Minister of Transport Government of Telangana
- In office 08 September 2019 – 03 December 2023
- Chief Minister: K. Chandrasekhar Rao
- Preceded by: P. Mahender Reddy
- Succeeded by: Ponnam Prabhakar

Member of Telangana Legislative assembly
- In office 2014–2023
- Preceded by: Thummala Nageswara Rao
- Succeeded by: Thummala Nageshwar Rao
- Constituency: Khammam

Personal details
- Born: 19 April 1965 (age 61)
- Party: Telangana Rashtra Samithi
- Occupation: Politician
- Profession: M.Sc. (Agriculture from Bangalore)

= Puvvada Ajay Kumar =

Indian politician

Puvvada Ajay Kumar (born 19 April 1965) is an Indian politician who was the former transport minister of Telangana from 2019 to 2023. He is also the chairman of Mamata Academy of Medical Sciences, Hyderabad, and Mamata Medical, Nursing, and Dental Colleges in Khammam.

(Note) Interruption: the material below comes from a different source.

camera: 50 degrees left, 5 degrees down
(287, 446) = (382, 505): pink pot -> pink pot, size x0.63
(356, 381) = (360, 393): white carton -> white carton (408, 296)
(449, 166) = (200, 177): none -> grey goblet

He was elected as a Member of Legislative Assembly from the Khammam constituency. Later, he joined in Telangana Rastra Samiti.

== Career ==
Initially, his political career started as a Central Executive Council member of the YSR Congress Party. Later, he contested as a Member of Legislative Assembly from the Indian National Congress party and was elected to the Legislative Assembly of Telangana in the General Elections 2014. Finally, in 2016, he quit the Indian National Congress Party and joined the Telangana Rastra Samithi.
In 2019, he was appointed as the Minister of Transport of Telangana.